- Opening Delimiter -

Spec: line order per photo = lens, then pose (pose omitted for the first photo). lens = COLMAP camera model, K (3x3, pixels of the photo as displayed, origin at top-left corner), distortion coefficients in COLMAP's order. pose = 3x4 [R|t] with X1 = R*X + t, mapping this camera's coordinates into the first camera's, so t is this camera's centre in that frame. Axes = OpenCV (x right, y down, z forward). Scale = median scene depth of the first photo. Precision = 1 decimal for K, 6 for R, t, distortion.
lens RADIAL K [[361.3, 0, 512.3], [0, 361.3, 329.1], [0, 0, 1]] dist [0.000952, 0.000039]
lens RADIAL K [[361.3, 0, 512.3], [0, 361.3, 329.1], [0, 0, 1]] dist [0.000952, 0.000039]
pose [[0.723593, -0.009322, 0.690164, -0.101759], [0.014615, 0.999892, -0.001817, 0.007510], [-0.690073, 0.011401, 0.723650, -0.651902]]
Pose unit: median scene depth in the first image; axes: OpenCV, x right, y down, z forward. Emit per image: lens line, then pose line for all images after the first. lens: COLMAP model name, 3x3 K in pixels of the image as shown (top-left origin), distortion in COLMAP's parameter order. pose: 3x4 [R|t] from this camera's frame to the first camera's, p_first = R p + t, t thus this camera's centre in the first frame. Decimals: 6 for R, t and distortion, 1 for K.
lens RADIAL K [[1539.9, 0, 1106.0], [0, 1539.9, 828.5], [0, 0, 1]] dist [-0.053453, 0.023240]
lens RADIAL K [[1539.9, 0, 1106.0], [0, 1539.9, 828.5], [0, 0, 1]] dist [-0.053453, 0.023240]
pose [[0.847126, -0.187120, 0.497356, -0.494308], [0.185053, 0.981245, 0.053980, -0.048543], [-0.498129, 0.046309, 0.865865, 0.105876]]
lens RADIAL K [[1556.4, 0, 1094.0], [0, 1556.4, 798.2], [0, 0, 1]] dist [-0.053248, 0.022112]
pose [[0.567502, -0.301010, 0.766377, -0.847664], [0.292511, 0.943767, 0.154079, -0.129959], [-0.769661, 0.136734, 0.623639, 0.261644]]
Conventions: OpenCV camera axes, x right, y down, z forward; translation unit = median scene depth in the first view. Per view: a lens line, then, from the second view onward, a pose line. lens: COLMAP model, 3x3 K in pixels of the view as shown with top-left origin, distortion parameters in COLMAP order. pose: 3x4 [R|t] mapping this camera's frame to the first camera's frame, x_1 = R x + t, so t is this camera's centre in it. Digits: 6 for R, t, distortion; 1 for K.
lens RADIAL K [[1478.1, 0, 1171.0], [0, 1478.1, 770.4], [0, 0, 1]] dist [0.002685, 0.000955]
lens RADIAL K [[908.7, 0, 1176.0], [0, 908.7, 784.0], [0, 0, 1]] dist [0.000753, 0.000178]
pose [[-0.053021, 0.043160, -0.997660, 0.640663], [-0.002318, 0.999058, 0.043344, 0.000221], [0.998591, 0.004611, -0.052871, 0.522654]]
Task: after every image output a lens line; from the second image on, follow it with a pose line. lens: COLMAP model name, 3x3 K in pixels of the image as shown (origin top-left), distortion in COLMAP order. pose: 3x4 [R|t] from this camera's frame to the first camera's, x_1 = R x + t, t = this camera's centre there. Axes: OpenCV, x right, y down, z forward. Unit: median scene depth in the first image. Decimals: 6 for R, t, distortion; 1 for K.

- Closing Delimiter -

__YOUR GOAL__:
Word for word, retype each record.

__TASK RESULT__:
Spec: line order per photo = lens, then pose (pose omitted for the first photo). lens = COLMAP camera model, K (3x3, pixels of the photo as displayed, origin at top-left corner), distortion coefficients in COLMAP's order. pose = 3x4 [R|t] with X1 = R*X + t, mapping this camera's coordinates into the first camera's, so t is this camera's centre in that frame. Axes = OpenCV (x right, y down, z forward). Scale = median scene depth of the first photo. Precision = 1 decimal for K, 6 for R, t, distortion.
lens RADIAL K [[361.3, 0, 512.3], [0, 361.3, 329.1], [0, 0, 1]] dist [0.000952, 0.000039]
lens RADIAL K [[361.3, 0, 512.3], [0, 361.3, 329.1], [0, 0, 1]] dist [0.000952, 0.000039]
pose [[0.723593, -0.009322, 0.690164, -0.101759], [0.014615, 0.999892, -0.001817, 0.007510], [-0.690073, 0.011401, 0.723650, -0.651902]]
Pose unit: median scene depth in the first image; axes: OpenCV, x right, y down, z forward. Emit per image: lens line, then pose line for all images after the first. lens: COLMAP model name, 3x3 K in pixels of the image as shown (top-left origin), distortion in COLMAP's parameter order. pose: 3x4 [R|t] from this camera's frame to the first camera's, p_first = R p + t, t thus this camera's centre in the first frame. Decimals: 6 for R, t and distortion, 1 for K.
lens RADIAL K [[1539.9, 0, 1106.0], [0, 1539.9, 828.5], [0, 0, 1]] dist [-0.053453, 0.023240]
lens RADIAL K [[1539.9, 0, 1106.0], [0, 1539.9, 828.5], [0, 0, 1]] dist [-0.053453, 0.023240]
pose [[0.847126, -0.187120, 0.497356, -0.494308], [0.185053, 0.981245, 0.053980, -0.048543], [-0.498129, 0.046309, 0.865865, 0.105876]]
lens RADIAL K [[1556.4, 0, 1094.0], [0, 1556.4, 798.2], [0, 0, 1]] dist [-0.053248, 0.022112]
pose [[0.567502, -0.301010, 0.766377, -0.847664], [0.292511, 0.943767, 0.154079, -0.129959], [-0.769661, 0.136734, 0.623639, 0.261644]]
Conventions: OpenCV camera axes, x right, y down, z forward; translation unit = median scene depth in the first view. Per view: a lens line, then, from the second view onward, a pose line. lens: COLMAP model, 3x3 K in pixels of the view as shown with top-left origin, distortion parameters in COLMAP order. pose: 3x4 [R|t] mapping this camera's frame to the first camera's frame, x_1 = R x + t, so t is this camera's centre in it. Digits: 6 for R, t, distortion; 1 for K.
lens RADIAL K [[1478.1, 0, 1171.0], [0, 1478.1, 770.4], [0, 0, 1]] dist [0.002685, 0.000955]
lens RADIAL K [[908.7, 0, 1176.0], [0, 908.7, 784.0], [0, 0, 1]] dist [0.000753, 0.000178]
pose [[-0.053021, 0.043160, -0.997660, 0.640663], [-0.002318, 0.999058, 0.043344, 0.000221], [0.998591, 0.004611, -0.052871, 0.522654]]
Task: after every image output a lens line; from the second image on, follow it with a pose line. lens: COLMAP model name, 3x3 K in pixels of the image as shown (origin top-left), distortion in COLMAP order. pose: 3x4 [R|t] from this camera's frame to the first camera's, x_1 = R x + t, t = this camera's centre there. Axes: OpenCV, x right, y down, z forward. Unit: median scene depth in the first image. Decimals: 6 for R, t, distortion; 1 for K.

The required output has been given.